One of the things we want to do here with this kind of approach is to provide a method to measure the impact of a program such as the leniency program, to specifically address the question of, has it, for example, resulted in cartels being of shorter duration? That would be an immediate benefit from it. And so that’s something we plan to do in the next step of this research project. We’ve used this model to measure the underlying duration of cartels with data prior to the revisions in the leniency program. A new data set has recently become available, and that will allow us to [track] cartels that were born and [those that] died after the advent of the leniency program.

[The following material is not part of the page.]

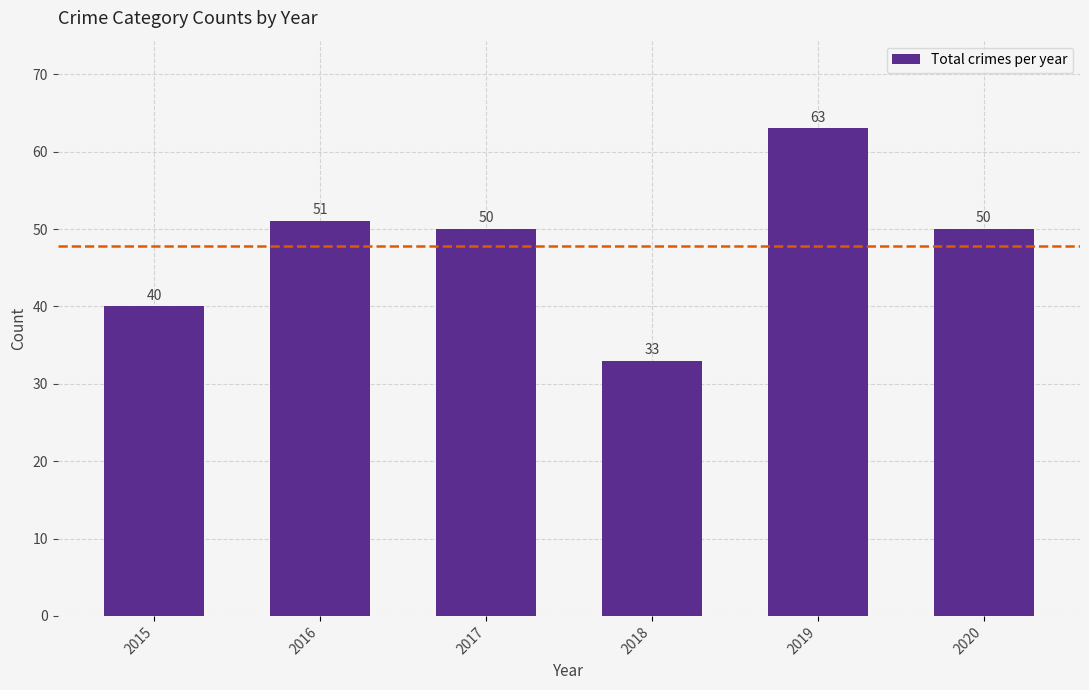

At which label does the data first exceed 50?

2016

We can redo the analysis and see, “What has happened to the duration of cartels before and after the leniency program?” We won’t be able to tell any kind of causality story, but I think it will provide some needed data to speak to the issue of, “What impact are these programs having?”
Knowledge@Wharton: What conclusions, if any, surprised you?
Harrington: The biggest one was that there wasn’t as much bias as I would have expected. That’s been a running concern of economists and policymakers in this context. The bias is definitely there. We definitely find evidence of it. But it’s not as large as one would have thought. So let’s put it this way. I think some of the conclusions drawn based upon what were known to be biased estimates are probably robust, because of the fact that we found that the bias isn’t actually that large.
Knowledge@Wharton: What sets your research apart from prior work in this area?
“One of the surprising results is that the bias, actually, is not that large.”
Harrington: This is a topic people talked about and mentioned saying, “Our data’s probably biased, because it’s just discovered cartels. And those cartels could be very different from the universe of cartels. You could easily imagine that, well, we’re just discovering the ones that are very ineffective, and that’s why they’re being discovered.” Or as I said before, we could be discovering the ones that are really stable and effective, and so they’re around for a long time, with lots of opportunities to be discovered.
That was kind of recognized and mentioned. And then people just went forward and did their work as if the data was not biased. This was really the first study to say, “Let’s see what we can actually say about the extent of the bias? And is it really that large? And to what extent can we compensate for it in our conclusions?”
Knowledge@Wharton: How will you follow up this research?
Harrington: There’s going to be a follow-up empirical analysis, using data from the post-leniency program era, to get some sort of assessment about whether duration has been impacted by the leniency program.
I think where one could also make advances is in terms of the theoretical framework. Right now, the framework itself is kind of sparse in terms of how it models the birth, death, and discovery of cartels. But there’s a developing literature in economics on how to model birth — what determines whether or not a cartel is created? What inspires managers to say, “Well, let’s not compete anymore. Let’s collude.”
[Also, we want to look at] what causes cartels to collapse. There’s a rather large body of work on that. And less so in terms of what leads to discovery. But I think trying to take into account a richer structure and to embed them within our framework, so that we can tell a richer story about the life cycle cartels, from when they’re born to when they die.